A list of the adults arrested and charged with offences under the Criminal Code of Canada. Five youths, who cannot be named, were also charged:
1. Fahim Ahmad, 21, Toronto;
2. Zakaria Amara, 20, Mississauga, Ont.;
3. Asad Ansari, 21, Mississauga;
4. Shareef Abdelhaleen, 30, Mississauga;
5. Qayyum Abdul Jamal, 43, Mississauga;
6. Mohammed Dirie, 22, Kingston, Ont.;
7. Yasim Abdi Mohamed, 24, Kingston;
8. Jahmaal James, 23, Toronto;
9. Amin Mohamed Durrani, 19, Toronto;
10. Steven Vikash Chand alias Abdul Shakur, 25, Toronto;
11. Ahmad Mustafa Ghany, 21, Mississauga;
12. Saad Khalid, 19, of Eclipse Avenue, Mississauga.
OTTAWA (CP) - Statement by Prime Minister Stephen Harper regarding terrorism-related arrests of 12 men and five youths, all from Ontario:
"This morning, Canadians awoke to the news that our law enforcement and national security agencies have arrested 17 individuals for terrorism related offences.
"These individuals were allegedly intent on committing acts of terrorism against their own country and their own people.
"As we have said on many occasions, Canada is not immune to the threat of terrorism. Through the work and co-operation of the RCMP, CSIS, local law enforcement and Toronto's Integrated National Security Enforcement Team (INSET), acts of violence by extremist groups may have been prevented.
"Today, Canada's security and intelligence measures worked. Canada's new government will pursue its efforts to ensure the national security of all Canadians."

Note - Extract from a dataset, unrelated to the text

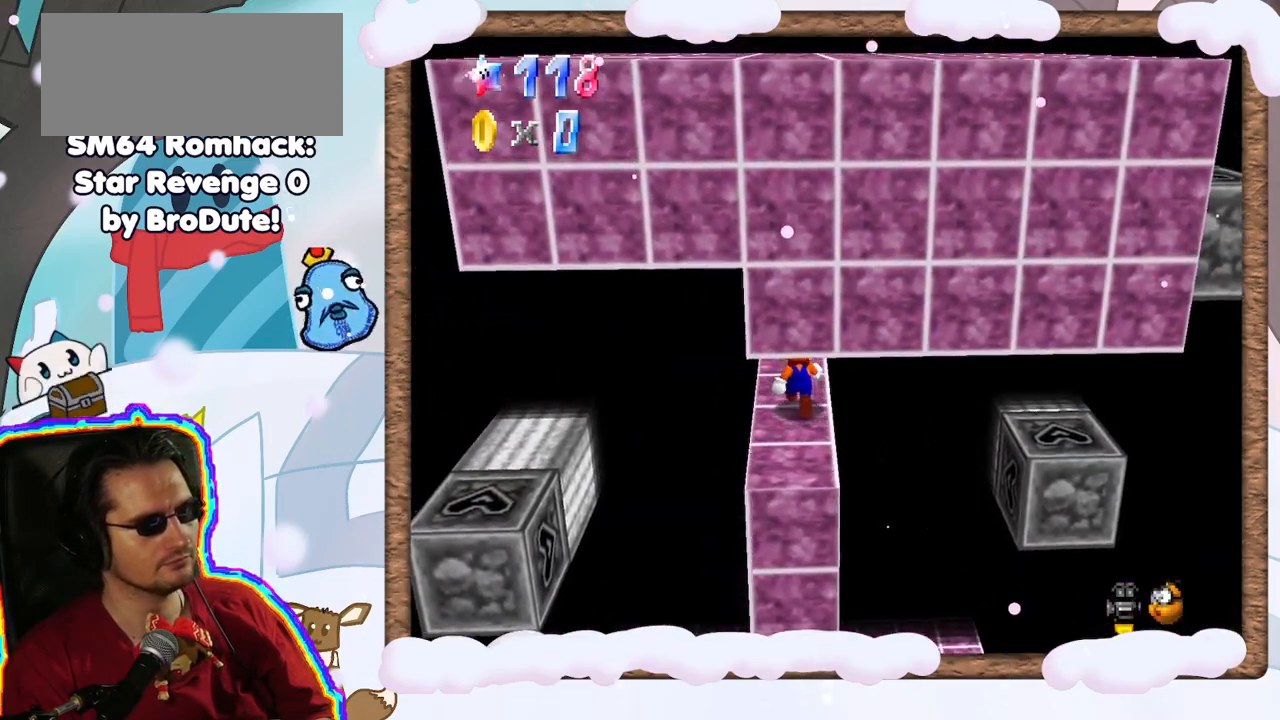
{"dt_ms": 1000, "buttons": [], "left_stick": "up", "events": [[83, "C_LEFT", "down"], [167, "C_LEFT", "up"], [317, "left_stick", "up-left"], [500, "DPAD_LEFT", "down"], [583, "DPAD_LEFT", "up"], [783, "left_stick", "up"]]}
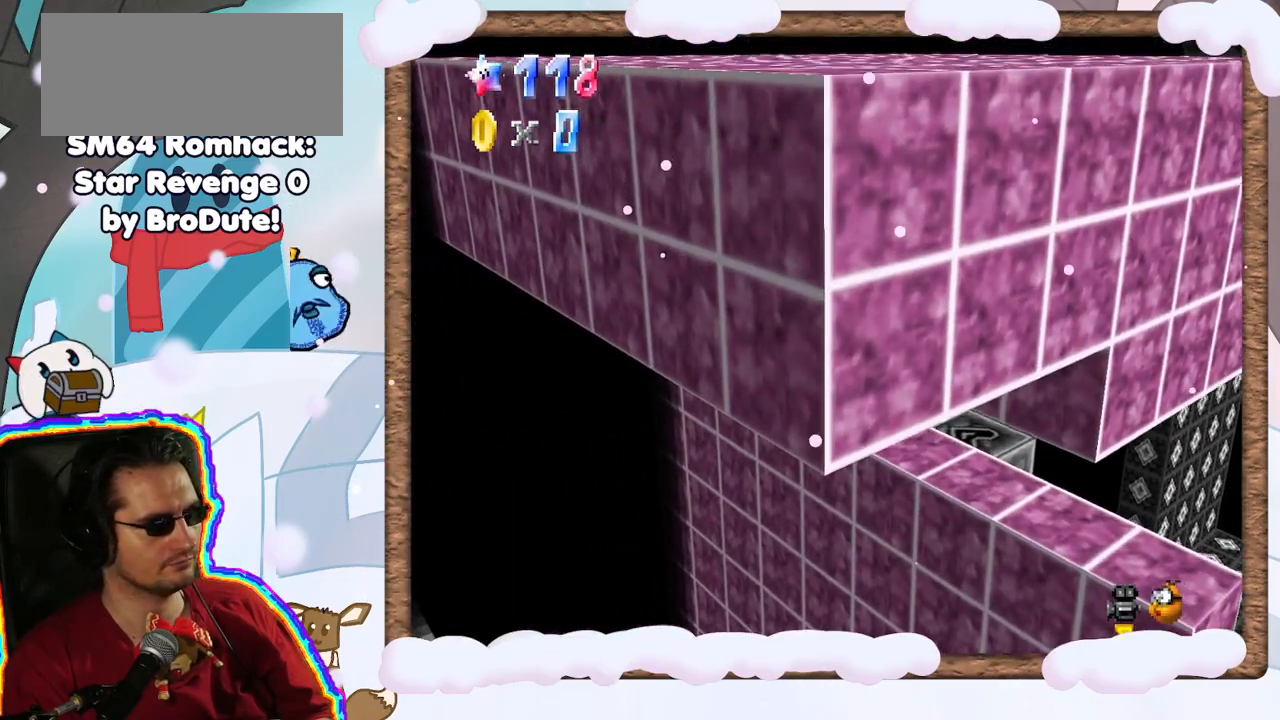
{"dt_ms": 500, "buttons": [], "left_stick": "center", "events": [[83, "left_stick", "left"], [167, "C_LEFT", "down"], [267, "C_LEFT", "up"], [267, "left_stick", "center"]]}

Later, Harper spoke in English to military recruits and their families at the Canadian War Museum:
"Today, Canadians have learned that the RCMP and Toronto-area police with the help of CSIS and our intelligence community have arrested 17 individuals for terrorism offences under the Criminal Code. Their target - their alleged target - was Canada: Canadian institutions, the Canadian economy, the Canadian people.
"As at other times in our history, we are a target because of who we are and how we live, our society, our diversity and our values. Values such as freedom, democracy and the rule of law; the values that make Canada great; values that Canadians cherish; values that citizens like you are willing to defend.

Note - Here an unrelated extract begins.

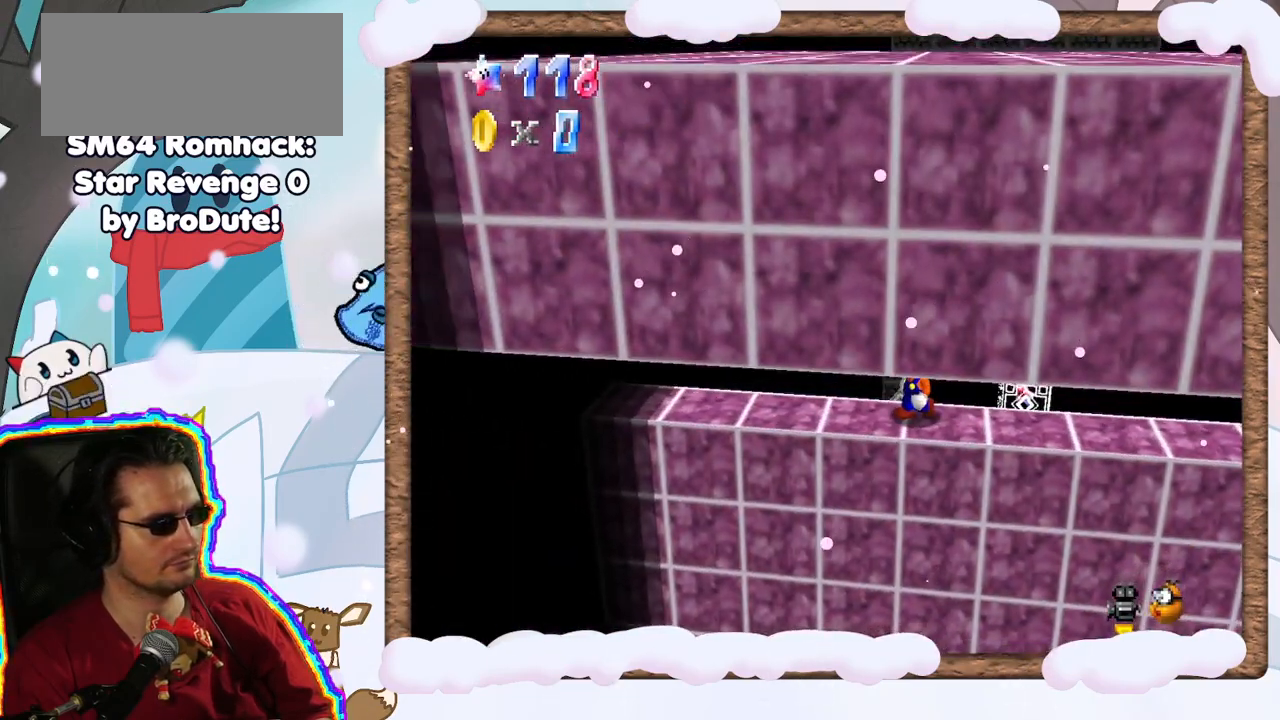
{"dt_ms": 500, "buttons": ["C_RIGHT"], "left_stick": "left", "events": [[50, "C_LEFT", "down"], [117, "C_LEFT", "up"], [367, "left_stick", "left"], [450, "C_RIGHT", "down"]]}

"I'd like to commend the work of the RCMP, CSIS and local police authorities in conducting this operation. We will continue to support them by strengthening our laws, our policies and the resources dedicated to the fight against terrorism here and around the world.
"Today, Canada's security and intelligence measures worked. Canada's new government will continue its efforts to ensure the national security of all Canadians. And you in the Canadian Forces, working with our police and intelligence service in Canada and Afghanistan and around the world will help us do just that."